The acceleration is visible in the numbers. The World Health Organization said in a report published June 13 that there were 676 confirmed cases and 136 confirmed deaths in Congo as of June 10, and 695 confirmed cases across Congo and Uganda combined. By June 18, however, Africa CDC told The Associated Press that the two-country outbreak had climbed to about 894 confirmed cases and had passed 200 deaths. WHO and Congolese authorities have said part of the increase reflects expanded testing and the clearing of sample backlogs, not only same-day transmission, but the rise still underscores how quickly the outbreak is widening.
Congo declared the outbreak May 15 after laboratory testing identified Bundibugyo ebolavirus, according to WHO’s Disease Outbreak News. The outbreak is centered in eastern Congo, especially Ituri province, and has expanded into health zones in North Kivu and South Kivu, according to WHO and U.N. reporting. Cross-border transmission into Uganda has also been confirmed. WHO reported 19 confirmed cases in Uganda as of June 11, including imported infections and some secondary cases, showing that the outbreak is no longer confined to one country.
Containing Ebola in eastern Congo is especially difficult because the outbreak is unfolding amid armed violence, population displacement and attacks that disrupt health services.

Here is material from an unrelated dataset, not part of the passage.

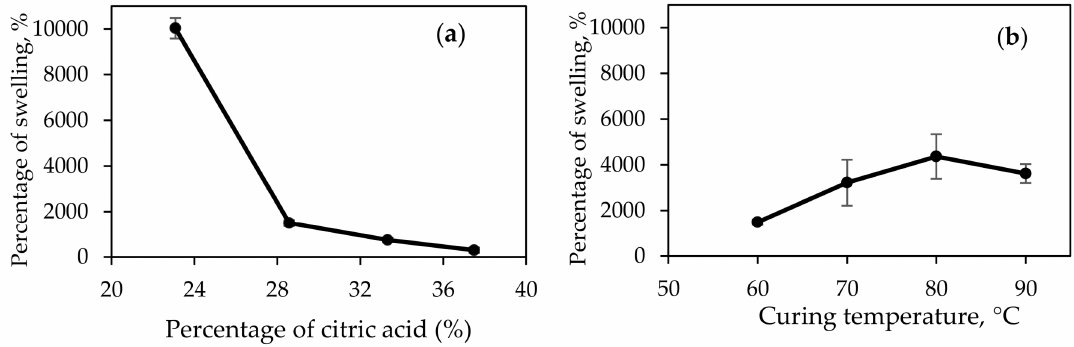
Figure 5. Plot of percentage of swelling at ( a ) di ff erent percentage of citric acid (23%, 29%, 33% and 38%) at fixed 60 ◦ C and 450 min of curing; and ( b ) di ff erent curing temperature (60 ◦ C, 70 ◦ C, 80 ◦ C and 90 ◦ C) but at fixed 29% citric acid, 450 min of curing.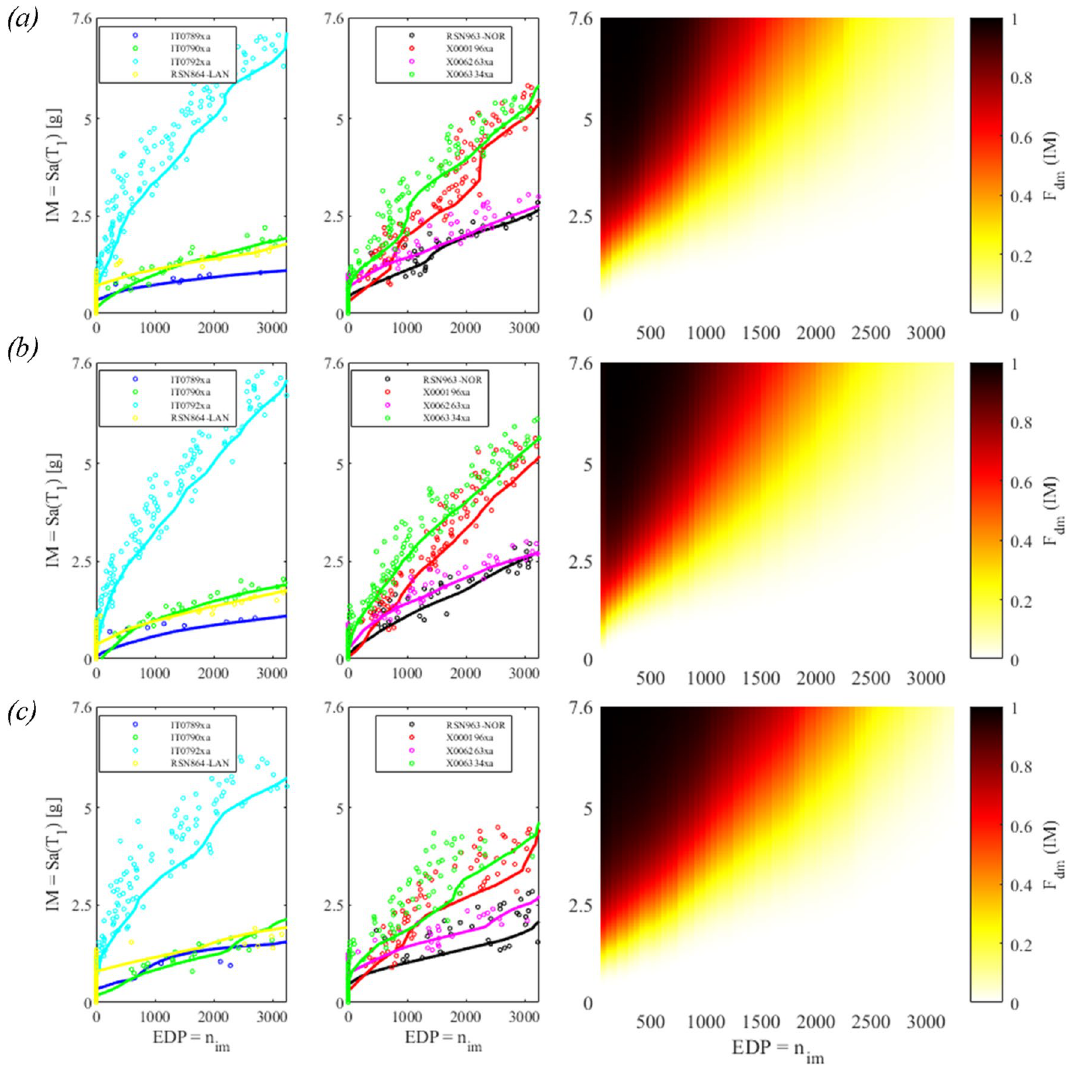
Figure 14. IDA curves on the left side and 2D color plot of the fragility function on the right side for: ( a ) the first optimal point with gap = 64 mm, COR = 0.49; ( b ) the second optimal point with gap = 58 mm, COR = 0.52; and ( c ) the third optimal point with gap = 80 mm, COR = 0.39. These optimal points are indicated by the circles in Fig.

Those conditions complicate basic control measures such as tracing contacts, isolating people who are sick and carrying out safe burials. “We cannot build community trust or isolate the sick while bombs are falling,” WHO Director-General Tedros Adhanom Ghebreyesus said, according to U.N. Geneva on May 27. Médecins Sans Frontières, or Doctors Without Borders, warned June 15 that major gaps remain in surveillance, diagnostics, contact tracing and community engagement. “One month on, the Ebola disease outbreak is outpacing the response effort,” said Kate White, MSF’s emergency medical coordinator in Congo.
The Bundibugyo strain adds another layer of difficulty. Unlike some Ebola outbreaks caused by Zaire ebolavirus, there is no licensed vaccine and no approved strain-specific treatment for Bundibugyo ebolavirus, according to WHO, leaving responders with fewer proven tools. WHO Director-General Tedros determined on May 17 that the Congo-Uganda Bundibugyo outbreak constitutes a Public Health Emergency of International Concern, the agency’s highest level of alarm for an extraordinary public health event that risks spreading internationally and requires a coordinated response. WHO has also noted that this is Congo’s 17th recorded Ebola outbreak.
The response is now being scaled up across the region. WHO, Africa CDC and partners have launched a broader preparedness and response plan seeking about $518 million for affected and at-risk countries. WHO, UNICEF, the International Organization for Migration, the U.N. refugee agency and other partners are increasing personnel, supplies, mobile laboratories, logistics support and community outreach in Congo, Uganda and neighboring countries at risk. The push reflects a stark reality that health officials and aid groups are now stating openly: the response is being expanded because the outbreak is outpacing current efforts to bring it under control.